Conventional single-chip packages typically have an area (or footprint) that is many times larger than the area of the chip, causing the printed circuit board to have excessively large area relative to the chips. However, as chip speeds increase, it becomes critical to position the chips close together since excessive signal transmission distance deteriorates signal integrity and propagation times. Other considerations such as manufacturing cost, reliability, heat transfer, moisture resistance, mounting and interconnect standardization, testability, and quality control have also become focal points of chip packaging.
Single-chip packages such as thin small outline packages (TSOPs) and ball grid arrays (BGAs) have been developed to address these considerations. TSOPs include an insulative housing that encapsulates the chip and rows of leads that protrude from opposing side surfaces of the insulative housing and are bent to provide distal end portions that are coplanar with or extend below the bottom surface of the insulative housing. The leads are connected to the chip pads in one-to-one relation. BGAs include a substrate with a top surface upon which the chip is mounted, an insulative housing that encapsulates the chip, and an array of balls that protrude from the bottom surface of the substrate. The balls are connected to the chip pads in one-to-one relation.
TSOPs and BGAs provide certain advantages but they have disadvantages as well. For instance, TSOPs are fairly compact but the leads can require significantly larger area than the chip. Thus, TSOPs tend to occupy more surface area than BGAs.
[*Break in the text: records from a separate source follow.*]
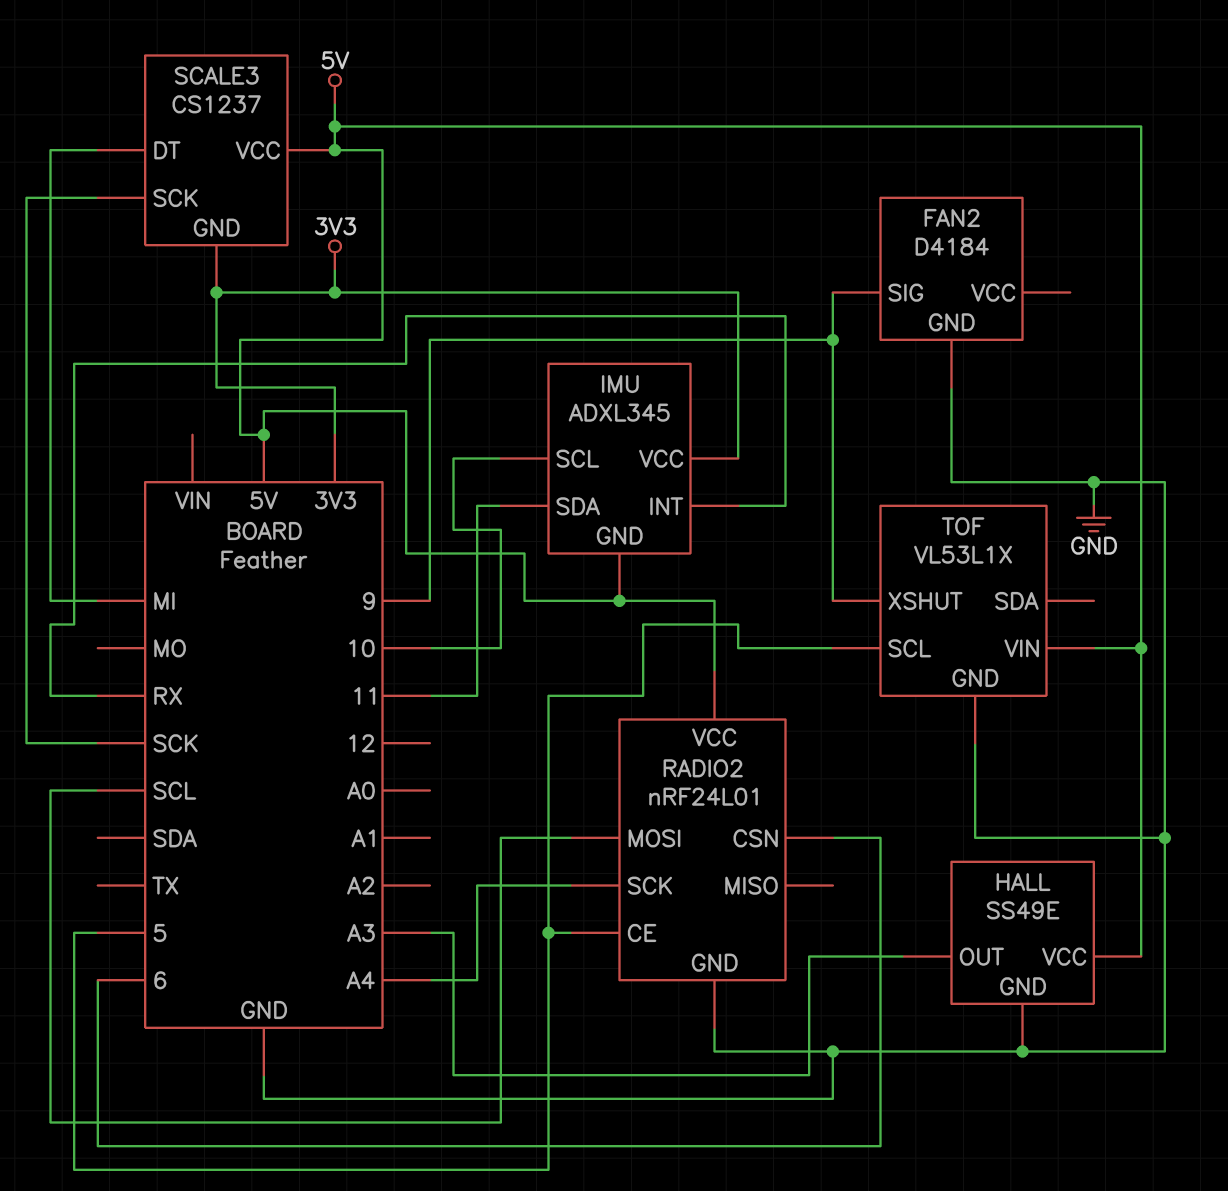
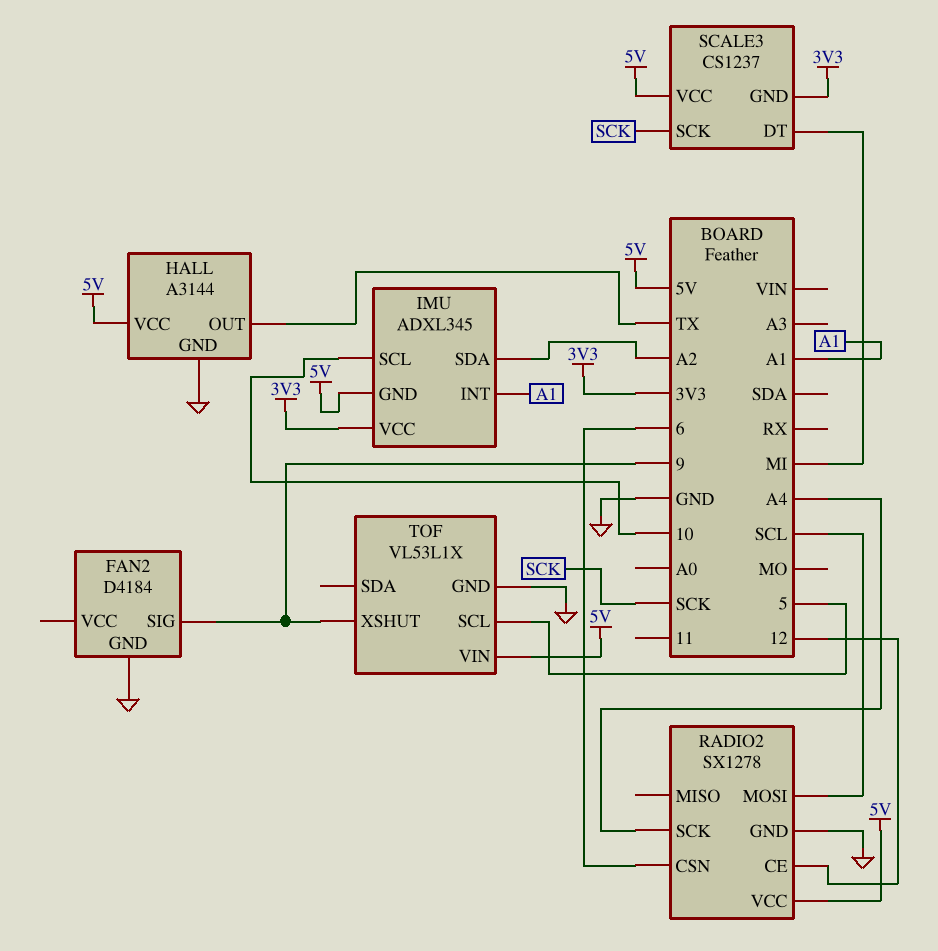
HALL: SS49E -> A3144
HALL pin OUT: A3 -> TX
IMU pin INT: RX -> A1
IMU pin SDA: 11 -> A2
RADIO2: nRF24L01 -> SX1278
RADIO2 pin CE: 5 -> 12

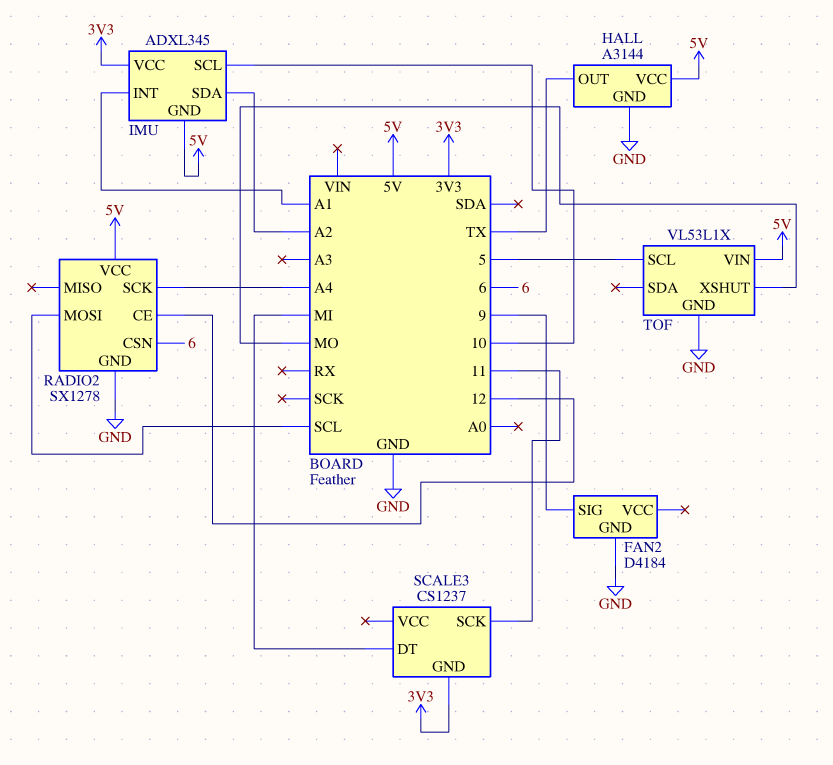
SCALE3 pin SCK: SCK -> 11
SCALE3 pin VCC: 5V -> none
TOF pin XSHUT: 9 -> MO

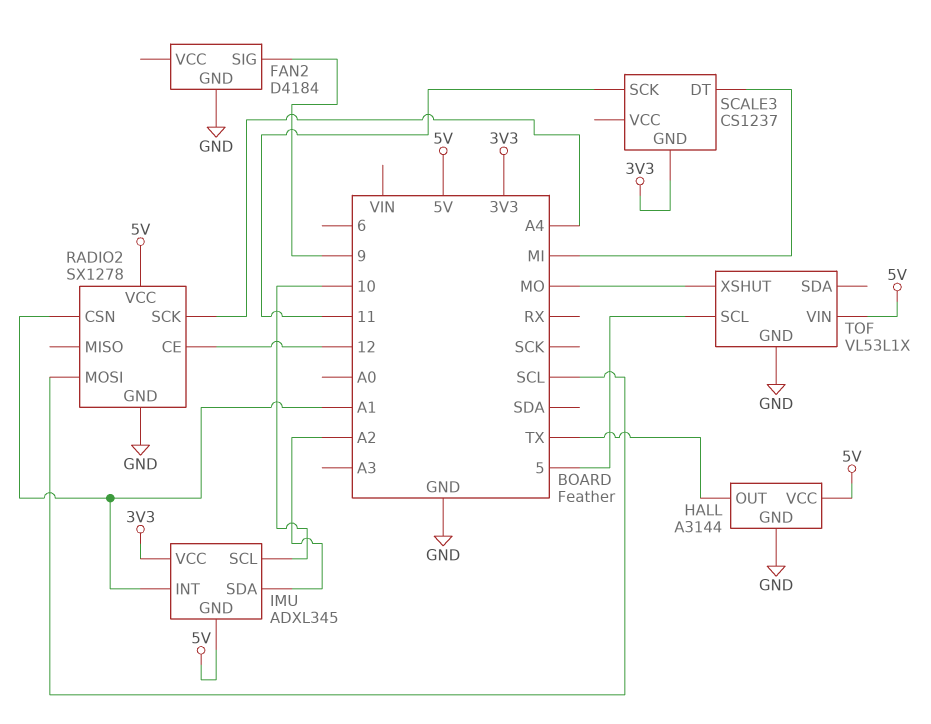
RADIO2 pin CSN: 6 -> A1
BGAs, on the other hand, can be more difficult to test than TSOPs since the balls are less easily inserted into and removed from a test socket than are TSOP leads. Furthermore, standard TSOP test sockets are readily available, whereas the balls are often configured to match the electrical contact arrangement on the printed circuit board in the next level assembly. As a result, a customized test socket may be needed to match the balls. Moreover, TSOP and BGA packages often employ wire bonding, TAB or flip-chip bonding, and as mentioned above, none of these chip pad connection techniques are entirely satisfactory.
In view of the various development stages and limitations in currently available semiconductor package devices, there is a need for a semiconductor package device that is cost-effective, reliable, manufacturable, provides excellent mechanical and electrical performance, and is flexible enough to accommodate test sockets and printed circuit boards with different contact terminal arrangements.